By Samantha Stepney, Lawyer.

When faced with a wrongful dismissal lawsuit from a former employee, one strategy employers use to reduce severance liability is to argue that the worker failed to mitigate her losses (i.e. by getting a new job). Traditionally, however, Canadian employment law has placed a heavy burden on an employer wanting to prove a failure to mitigate. The employer’s challenge has been to show that the former employee would in fact have found suitable alternate employment had she been diligent in her job search.

A 2016 decision from the BC Supreme Court, however, may be good news for employers wanting to use a mitigation defence to a wrongful dismissal claim. The ruling in Logan v. Numbers Cabaret Ltd. (Hamburger Mary’s) suggests that, in some cases, an employer’s legal onus may be reduced – by virtue of the post-employment behaviour of its former employees.

Key Facts

Robert Logan (age 56) and Kimberly Bocking (age 44) both worked for Hamburger Mary’s, a restaurant owned by Numbers Cabaret Ltd. (Cabaret), for approximately 18 years, as a cook and a waitress respectively. When the restaurant shut down for renovations in March 2015, both workers were laid off and given Records of Employment indicating an expected recall date of June 16, 2015.

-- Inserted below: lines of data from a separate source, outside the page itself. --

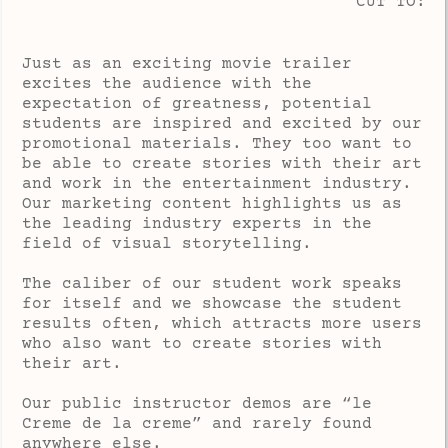
CUT TO:
Just as an exciting movie trailer
excites the audience with the
expectation of greatness, potential
students are inspired and excited by our
promotional materials. They too want to
be able to create stories with their art
and work in the entertainment industry.
Our marketing content highlights us as
the leading industry experts in the
field of visual storytelling.
The caliber of our student work speaks
for itself and we showcase the student
results often, which attracts more users
who also want to create stories with
their art.
Our public instructor demos are “le
Creme de la creme” and rarely found
anywhere else.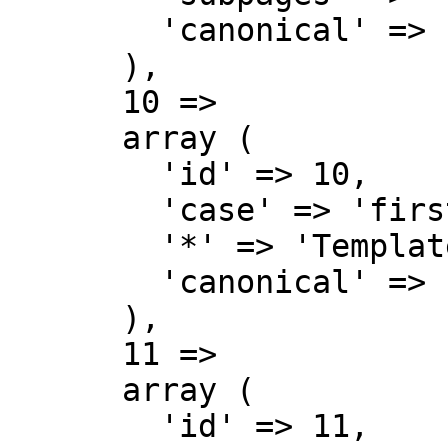
        'canonical' => 'MediaWiki talk',

      ),

      10 => 

      array (

        'id' => 10,

        'case' => 'first-letter',

        '*' => 'Template',

        'canonical' => 'Template',

      ),

      11 => 

      array (

        'id' => 11,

Shortly after the restaurant closed, both employees applied for and received employment insurance benefits. Both continued to receive these benefits until at least the end of 2015.

The renovations took much longer than anticipated and, by the end of the summer, it was clear that the restaurant would not reopen in the near future. Cabaret did not recall the plaintiffs or pay them any severance.

In October 2015, Mr. Logan and Ms. Bocking sued Cabaret for wrongful dismissal.

The Litigation

At trial, the judge considered the plaintiffs’ length of service and ages, the character of their employment and the availability of similar work, and concluded that 14 months’ severance was an appropriate award for each of them.

Cabaret, however, argued that these awards should be reduced because the plaintiffs took no steps to find alternate employment and mitigate their damages. The employer provided the court with evidence of the abundance of employment opportunities for cooks and waitresses in the lower mainland during the relevant period, including newspaper articles and Statistics Canada data.

Ultimately, the court affirmed the general rule that the onus rests on the employer to demonstrate that, had the plaintiffs been diligent in looking for work, they would have found suitable alternate employment, and that this onus is a “heavy one”. However, the trial judge also held that before a court will consider whether this onus has been met, a former employee must nevertheless demonstrate that he/she has discharged his/her duty to look for work.

In other words, an employer does not have to prove that a former employee would have found suitable alternate employment if the former employee has failed to discharge his/her duty to seek out employment.

In response to the plaintiffs’ argument that the newspaper articles and statistics data were not admissible as evidence of alternate available work, the court also held that newspaper advertisements have “some evidentiary value” in proving that a discharged employee has ignored this duty.

As a result of the plaintiffs’ failure to mitigate, the court concluded that the appropriate award of damages was 7 months’ severance (from the date of their layoff to the start of their wrongful dismissal action).  In making this significant reduction, the trial judge reasoned that the plaintiffs realized by the summer of 2015 that they would not be returning to work any time soon, and that any time they needed to “recover from any shock or upset” should not have extended beyond the commencement of this action on October 7, 2015.

Takeaway

The Logan case suggests that an employer’s burden to prove a failure to mitigate is not so heavy as to be absolute. Based on Logan, if an employer can show that a dismissed employee did nothing to seek alternate employment, the employer will not have to prove that the employee would have found suitable alternate employment if he/she had been diligent in looking for work.